Le référendum, ce mirage démocratique de la Ve République - Par Jean-Eric Schoettl

Mardi 13 mai dernier au soir sur TF1, Emmanuel Macron a évoqué la possibilité de plusieurs référendums sur des sujets sensibles comme la fin de vie ou l’accès des mineurs aux réseaux sociaux. Mais derrière ces déclarations, la réalité institutionnelle se heurte à des verrous juridiques et politiques de plus en plus contraignants. Dans un contexte de fragmentation parlementaire, le référendum suscite plus que jamais méfiance et fantasmes. Simple effet d’annonce ou tentative de reprise en main du récit démocratique ? Décryptage par Jean-Eric Schoettl.


Jean-Eric Schoettl, les conditions très encadrées du recours au référendum (articles 11, 89, référendum d'initiative partagée...) rendent-elles son usage presque illusoire dans la pratique ? Le référendum n'est-il pas un fantasme juridique au regard des verrous multiples en droit français sur le déclenchement et la thématique ?

Jean-Eric Schoettl :
La révision constitutionnelle de l’article 89 présuppose, avant la convocation du peuple souverain, un texte voté dans les mêmes termes par les deux assemblées. Inimaginable aujourd’hui compte tenu de l’éclatement de l’Assemblée nationale. Quant à lui, le « référendum législatif » de l’article 11 procède du Président de la République, mais peut aussi résulter, après contrôle préalable du Conseil constitutionnel, de l’initiative d'un cinquième des membres du Parlement, soutenus par un dixième des électeurs (RIP).

Le référendum législatif, tel que le prévoit actuellement la Constitution, ne peut porter sur n’importe quel thème. L’article 11 circonscrit strictement le domaine éligible à la consultation populaire. Le projet de loi soumis au référendum doit porter « sur l'organisation des pouvoirs publics, sur des réformes relatives à la politique économique, sociale ou environnementale de la nation et aux services publics qui y concourent, ou tendant à autoriser la ratification d'un traité qui, sans être contraire à la Constitution, aurait des incidences sur le fonctionnement des institutions ». N’entrent dans le champ de l’article 11 de la Constitution ni les réformes pénales, ni les réformes purement fiscales, ni les questions migratoires, ni les débats sociétaux.

Le Conseil constitutionnel a par exemple jugé en 2022 que l’imposition de bénéfices exceptionnels n’entrait pas dans ce champ. Un référendum sur les retraites serait bien, quant à lui, relatif à « la politique économique et sociale de la Nation », mais cela ne suffirait pas à le rendre constitutionnellement possible. Il faudrait qu’il s’agisse d’une véritable réforme. Ainsi, la proposition de RIP examinée par le Conseil constitutionnel le 14 avril 2023, qui se bornait à cristalliser à 62 ans l’âge légal de départ à la retraite, n’a pas été considérée comme une « réforme » par le Conseil constitutionnel. Un référendum sur la fin de vie n’entrerait dans le cadre de l’article 11 que si on considérait que la question relève de la santé publique, ce qui est beaucoup moins évident pour le suicide assisté et l’euthanasie que pour les soins palliatifs…

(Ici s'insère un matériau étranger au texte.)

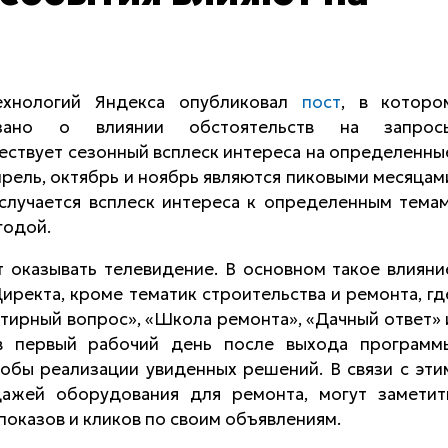
ехнологий Яндекса опубликовал
пост
, в которо
азано о влиянии обстоятельств на запрос
ествует сезонный всплеск интереса на определенны
прель, октябрь и ноябрь являются пиковыми месяцам
случается всплеск интереса к определенным темам
годой.
 оказывать телевидение. В основном такое влияни
иректа, кроме тематик строительства и ремонта, гд
ирный вопрос», «Школа ремонта», «Дачный ответ» 
 в первый рабочий день после выхода программ
обы реализации увиденных решений. В связи с эти
ажей оборудования для ремонта, могут заметит
показов и кликов по своим объявлениям.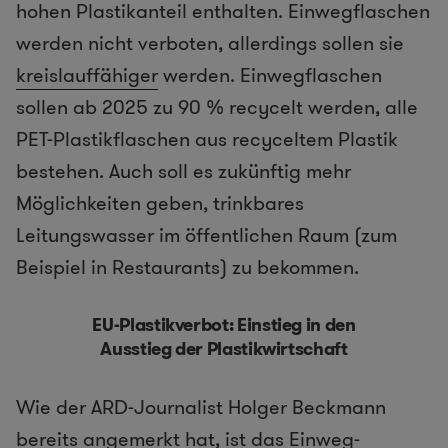
hohen Plastikanteil enthalten. Einwegflaschen
werden nicht verboten, allerdings sollen sie
kreislauffähiger
werden. Einwegflaschen
sollen ab 2025 zu 90 % recycelt werden, alle
PET-Plastikflaschen aus recyceltem Plastik
bestehen. Auch soll es zukünftig mehr
Möglichkeiten geben, trinkbares
Leitungswasser im öffentlichen Raum (zum
Beispiel in Restaurants) zu bekommen.
EU-Plastikverbot: Einstieg in den
Ausstieg der Plastikwirtschaft
Wie der ARD-Journalist Holger Beckmann
bereits angemerkt hat, ist das Einweg-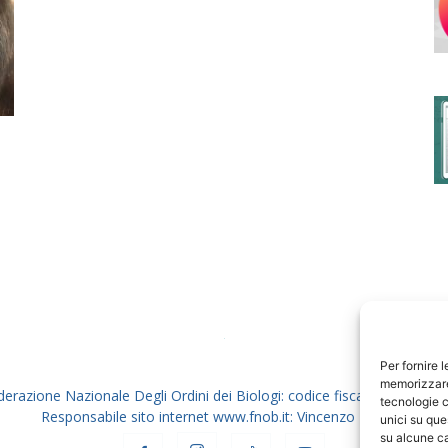
degli
Ordini
dei
Per fornire 
memorizzare 
derazione Nazionale Degli Ordini dei Biologi: codice fiscale 80069130
tecnologie c
Responsabile sito internet www.fnob.it: Vincenzo D'Anna
unici su que
su alcune ca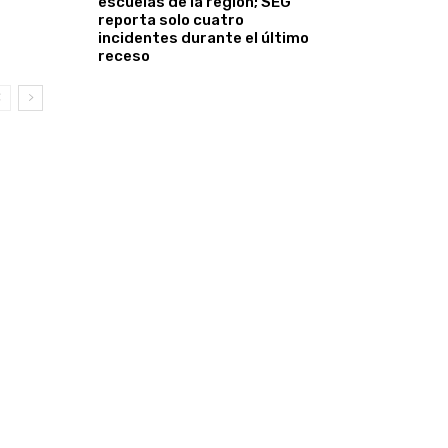
escuelas de la región; SEG
reporta solo cuatro
incidentes durante el último
receso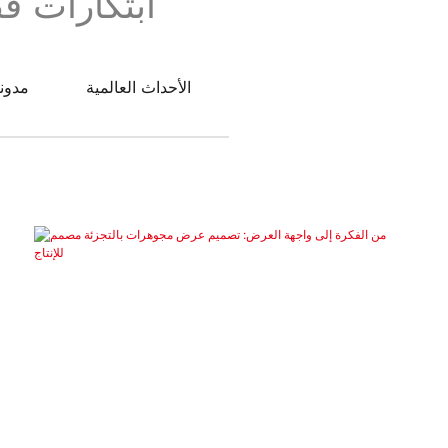
ابتكارات قط
الأحداث العالمية
مدونة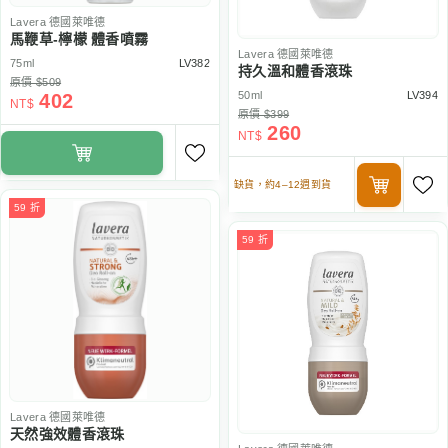
Lavera
德國萊唯德
馬鞭草-檸檬 體香噴霧
Lavera
德國萊唯德
75ml
LV382
持久溫和體香滾珠
原價 $509
50ml
LV394
402
NT$
原價 $399
260
NT$
缺貨，約4–12週到貨
59 折
59 折
Lavera
德國萊唯德
天然強效體香滾珠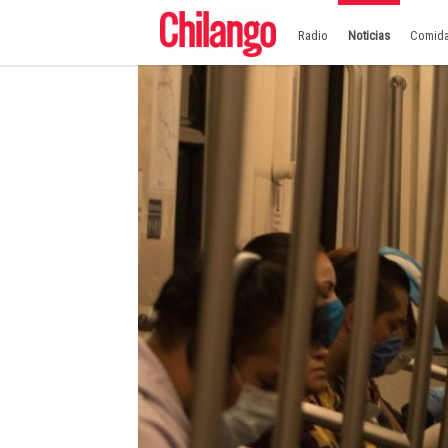
Radio
Noticias
Comid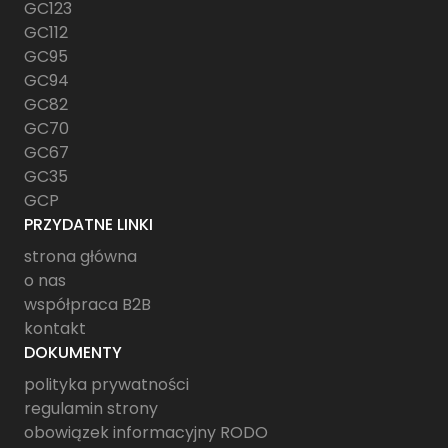
GC123
GC112
GC95
GC94
GC82
GC70
GC67
GC35
GCP
PRZYDATNE LINKI
strona główna
o nas
współpraca B2B
kontakt
DOKUMENTY
polityka prywatności
regulamin strony
obowiązek informacyjny RODO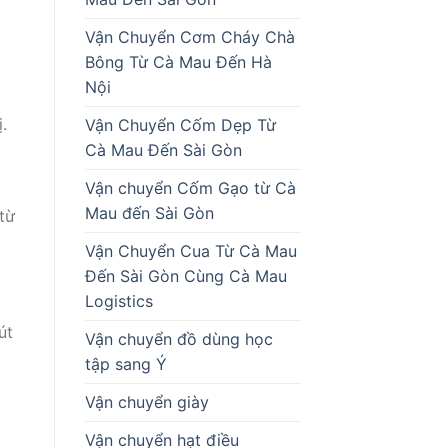
Vận Chuyển Cơm Cháy Chà
Bông Từ Cà Mau Đến Hà
Nội
.
Vận Chuyển Cốm Dẹp Từ
Cà Mau Đến Sài Gòn
Vận chuyển Cốm Gạo từ Cà
Mau đến Sài Gòn
từ
Vận Chuyển Cua Từ Cà Mau
Đến Sài Gòn Cùng Cà Mau
Logistics
út
Vận chuyển đồ dùng học
tập sang Ý
Vận chuyển giày
Vận chuyển hạt điều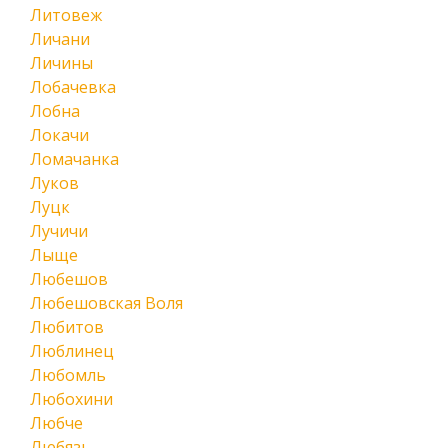
Литовеж
Личани
Личины
Лобачевка
Лобна
Локачи
Ломачанка
Луков
Луцк
Лучичи
Лыще
Любешов
Любешовская Воля
Любитов
Люблинец
Любомль
Любохини
Любче
Любязь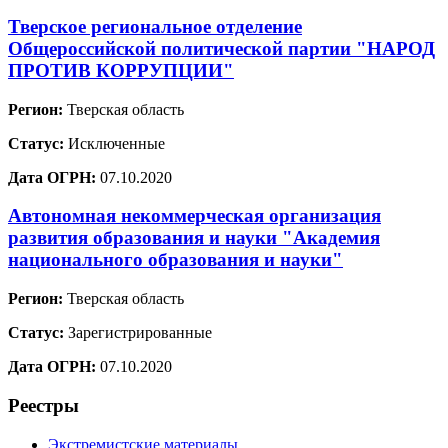
Тверское региональное отделение
Общероссийской политической партии "НАРОД
ПРОТИВ КОРРУПЦИИ"
Регион:
Тверская область
Статус:
Исключенные
Дата ОГРН:
07.10.2020
Автономная некоммерческая организация
развития образования и науки "Академия
национального образования и науки"
Регион:
Тверская область
Статус:
Зарегистрированные
Дата ОГРН:
07.10.2020
Реестры
Экстремистские материалы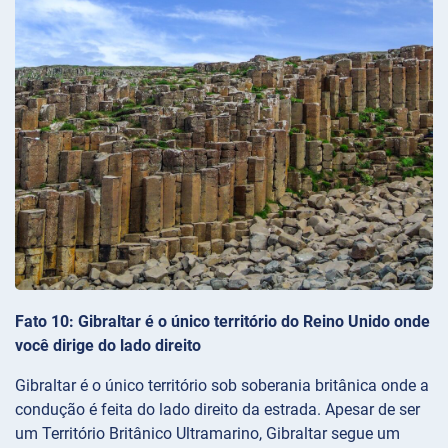
Fato 10: Gibraltar é o único território do Reino Unido onde
você dirige do lado direito
Gibraltar é o único território sob soberania britânica onde a
condução é feita do lado direito da estrada. Apesar de ser
um Território Britânico Ultramarino, Gibraltar segue um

Une partie importante des finances publiques – à commencer par les dispositions relevant exclusivement des lois de finances et de financement de la sécurité sociale – échappent à l’article 11. La Constitution les réserve en effet à un vote du Parlement, dans les conditions prévues par une loi organique. Échappent également à l’article 11, parce que relevant d’une loi constitutionnelle, des questions comme l’instauration d’une règle d’or budgétaire. Un projet de loi référendaire de l’article 11 ne peut empiéter ni sur les matières réservées aux lois de finances et aux lois de financement de la sécurité sociale, ni sur les questions financières de niveau constitutionnel. Cela restreint d’autant le périmètre du référendum sur les finances publiques envisagé par François Bayrou.

La portée limitée de l’article 11 est une des raisons pour lesquelles le référendum est, aujourd’hui, un thème de débat plutôt qu’une pratique : on en parle beaucoup, on en fait peu.

Beaucoup des sujets évoqués par la classe politique, y compris par Emmanuel Macron lui-même, sortent du champ de l’article 11 (immigration, fin de vie …) ou du format législatif imposé par cet article.